"Freie" Kündigung: Was muss der Auftragnehmer zum anderweitigen Erwerb darlegen?

BGH, Beschluss vom 15.03.2023 - VII ZR 150/22 BGB a.F. § 649; BGB § 648; VOB/B § 8 Abs. 1 Nr. 1, 2

1. Kündigt der Auftraggeber einen Bauvertrag "frei", sind vom Auftragnehmer bezüglich des auf die nicht erbrachten Leistungen entfallenden Vergütungsanteils nur solche (sekundären) Darlegungen zu einem eventuell anderweitigen Erwerb erforderlich, die dem Auftraggeber eine sachgerechte Rechtswahrung ermöglichen.
2. Dazu reicht es zunächst aus, wenn sich der Auftragnehmer zu Füllaufträgen wahrheitsgemäß, nachvollziehbar und widerspruchsfrei erklärt. Die Angaben müssen dabei allerdings umso genauer sein, je wahrscheinlicher ein anderweitiger Erwerb ist.

BGH, Beschluss vom 15.03.2023 - VII ZR 150/22

BGB a.F. § 649; BGB § 648; VOB/B § 8 Abs. 1 Nr. 1, 2

 

Problem/Sachverhalt

Ein VOB/B-Vertrag wird vom Auftraggeber (AG) "frei" gekündigt. Von dem für die nicht erbrachten Leistungen begehrten Vergütungsanteil i.H.v. 22.000 Euro hält das OLG nur den Pauschalanspruch gem. § 649 Satz 3 BGB a.F. i.H.v. 1.500 Euro für begründet. Denn nach seinem eigenen Vortrag habe der Auftragnehmer (AN) stets Aufträge in einem die eigene Kapazität übersteigenden Umfang angenommen und seine Mitarbeiter daher nach der Kündigung auf anderen Baustellen einsetzen können. Zu diesem anderweitigen Erwerb und der behaupteten geringeren wirtschaftlichen Effizienz des alternativen Personaleinsatzes habe der AN nicht hinreichend vorgetragen. Hiergegen richtet sich der AN mit seiner Revision.

Daten zur Auswertung —

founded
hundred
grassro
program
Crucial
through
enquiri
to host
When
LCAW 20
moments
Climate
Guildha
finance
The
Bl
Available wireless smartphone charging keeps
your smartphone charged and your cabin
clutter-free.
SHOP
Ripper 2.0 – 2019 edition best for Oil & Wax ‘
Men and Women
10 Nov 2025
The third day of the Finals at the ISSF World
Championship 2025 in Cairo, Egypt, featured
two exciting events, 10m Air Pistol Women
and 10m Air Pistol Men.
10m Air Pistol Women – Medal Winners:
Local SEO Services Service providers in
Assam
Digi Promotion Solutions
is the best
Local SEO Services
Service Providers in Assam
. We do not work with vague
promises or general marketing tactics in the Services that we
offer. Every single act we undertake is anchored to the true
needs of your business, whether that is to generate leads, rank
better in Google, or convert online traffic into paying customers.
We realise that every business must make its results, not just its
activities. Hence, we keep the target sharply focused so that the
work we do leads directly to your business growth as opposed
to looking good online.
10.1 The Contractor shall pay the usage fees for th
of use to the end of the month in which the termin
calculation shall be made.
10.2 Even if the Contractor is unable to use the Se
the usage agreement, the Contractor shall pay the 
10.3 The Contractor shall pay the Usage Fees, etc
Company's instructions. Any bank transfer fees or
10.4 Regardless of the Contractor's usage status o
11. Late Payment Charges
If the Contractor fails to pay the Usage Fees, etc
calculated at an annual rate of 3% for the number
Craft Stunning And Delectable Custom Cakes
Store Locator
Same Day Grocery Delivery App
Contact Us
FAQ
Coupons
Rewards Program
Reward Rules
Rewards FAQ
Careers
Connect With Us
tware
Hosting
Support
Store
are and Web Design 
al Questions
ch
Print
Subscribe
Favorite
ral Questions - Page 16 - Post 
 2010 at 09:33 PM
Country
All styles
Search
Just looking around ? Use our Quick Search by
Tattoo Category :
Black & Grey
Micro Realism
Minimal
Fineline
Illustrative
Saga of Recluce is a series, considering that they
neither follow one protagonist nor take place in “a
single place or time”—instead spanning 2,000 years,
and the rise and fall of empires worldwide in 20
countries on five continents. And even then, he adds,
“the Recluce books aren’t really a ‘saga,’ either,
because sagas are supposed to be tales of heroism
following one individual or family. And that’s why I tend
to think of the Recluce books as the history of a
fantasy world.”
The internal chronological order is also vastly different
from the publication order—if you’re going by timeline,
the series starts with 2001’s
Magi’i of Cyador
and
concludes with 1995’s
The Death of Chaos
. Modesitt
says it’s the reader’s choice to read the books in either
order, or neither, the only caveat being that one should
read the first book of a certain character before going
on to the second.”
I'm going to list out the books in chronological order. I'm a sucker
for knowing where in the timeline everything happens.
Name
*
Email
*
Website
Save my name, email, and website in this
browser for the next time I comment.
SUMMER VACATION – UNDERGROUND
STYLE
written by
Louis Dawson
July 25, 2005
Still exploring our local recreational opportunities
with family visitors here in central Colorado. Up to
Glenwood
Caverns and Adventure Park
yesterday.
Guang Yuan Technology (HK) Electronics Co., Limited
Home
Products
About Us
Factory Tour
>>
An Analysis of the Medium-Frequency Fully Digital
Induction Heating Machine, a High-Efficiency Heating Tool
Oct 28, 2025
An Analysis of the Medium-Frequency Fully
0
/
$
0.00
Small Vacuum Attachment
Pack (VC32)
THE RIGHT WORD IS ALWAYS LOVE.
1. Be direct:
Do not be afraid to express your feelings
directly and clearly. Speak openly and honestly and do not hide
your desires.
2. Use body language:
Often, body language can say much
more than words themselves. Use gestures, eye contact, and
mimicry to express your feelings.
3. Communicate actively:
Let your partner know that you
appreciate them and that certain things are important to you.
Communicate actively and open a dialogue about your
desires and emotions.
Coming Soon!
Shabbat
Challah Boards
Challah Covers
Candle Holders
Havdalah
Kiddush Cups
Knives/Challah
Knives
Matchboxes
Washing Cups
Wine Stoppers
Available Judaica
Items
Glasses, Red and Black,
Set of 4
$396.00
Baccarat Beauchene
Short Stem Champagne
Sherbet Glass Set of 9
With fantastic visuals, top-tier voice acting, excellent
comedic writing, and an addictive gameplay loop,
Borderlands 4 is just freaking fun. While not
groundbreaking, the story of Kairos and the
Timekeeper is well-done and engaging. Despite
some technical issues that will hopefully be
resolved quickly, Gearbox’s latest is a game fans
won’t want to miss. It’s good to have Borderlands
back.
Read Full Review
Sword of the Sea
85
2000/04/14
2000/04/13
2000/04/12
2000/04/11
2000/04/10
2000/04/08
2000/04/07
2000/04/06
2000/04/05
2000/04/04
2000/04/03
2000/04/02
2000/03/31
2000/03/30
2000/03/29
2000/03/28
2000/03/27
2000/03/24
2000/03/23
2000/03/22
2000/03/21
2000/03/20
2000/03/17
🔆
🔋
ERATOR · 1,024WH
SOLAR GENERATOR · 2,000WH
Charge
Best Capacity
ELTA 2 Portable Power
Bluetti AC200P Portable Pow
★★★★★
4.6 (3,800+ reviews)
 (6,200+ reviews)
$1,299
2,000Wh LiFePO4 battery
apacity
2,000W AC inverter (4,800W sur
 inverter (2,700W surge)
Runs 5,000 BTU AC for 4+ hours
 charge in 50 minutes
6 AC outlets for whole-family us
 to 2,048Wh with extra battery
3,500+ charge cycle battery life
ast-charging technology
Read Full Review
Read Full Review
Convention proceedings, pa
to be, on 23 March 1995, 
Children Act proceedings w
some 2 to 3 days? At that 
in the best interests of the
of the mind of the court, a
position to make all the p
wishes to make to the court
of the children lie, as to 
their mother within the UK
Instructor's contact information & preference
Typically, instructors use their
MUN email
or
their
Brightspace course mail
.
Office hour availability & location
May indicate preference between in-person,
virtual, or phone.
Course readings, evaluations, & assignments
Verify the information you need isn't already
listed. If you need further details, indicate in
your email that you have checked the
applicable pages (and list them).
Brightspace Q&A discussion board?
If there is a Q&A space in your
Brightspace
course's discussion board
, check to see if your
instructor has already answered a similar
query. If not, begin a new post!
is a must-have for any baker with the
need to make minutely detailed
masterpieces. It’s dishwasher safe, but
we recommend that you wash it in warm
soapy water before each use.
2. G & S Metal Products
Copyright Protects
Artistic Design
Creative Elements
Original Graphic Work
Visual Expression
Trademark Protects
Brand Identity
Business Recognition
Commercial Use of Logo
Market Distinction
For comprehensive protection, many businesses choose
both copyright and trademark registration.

Aufgabenstellung — Schreiben Sie aus dem Textauszug zur Kündigung eines Bauvertrags den Abschnitt wortgetreu ab, der bei den Worten mit „1. Kündigt der“ beginnt und nach „anderweitiger Erwerb ist.“ endet.

Lösung —
1. Kündigt der Auftraggeber einen Bauvertrag "frei", sind vom Auftragnehmer bezüglich des auf die nicht erbrachten Leistungen entfallenden Vergütungsanteils nur solche (sekundären) Darlegungen zu einem eventuell anderweitigen Erwerb erforderlich, die dem Auftraggeber eine sachgerechte Rechtswahrung ermöglichen.
2. Dazu reicht es zunächst aus, wenn sich der Auftragnehmer zu Füllaufträgen wahrheitsgemäß, nachvollziehbar und widerspruchsfrei erklärt. Die Angaben müssen dabei allerdings umso genauer sein, je wahrscheinlicher ein anderweitiger Erwerb ist.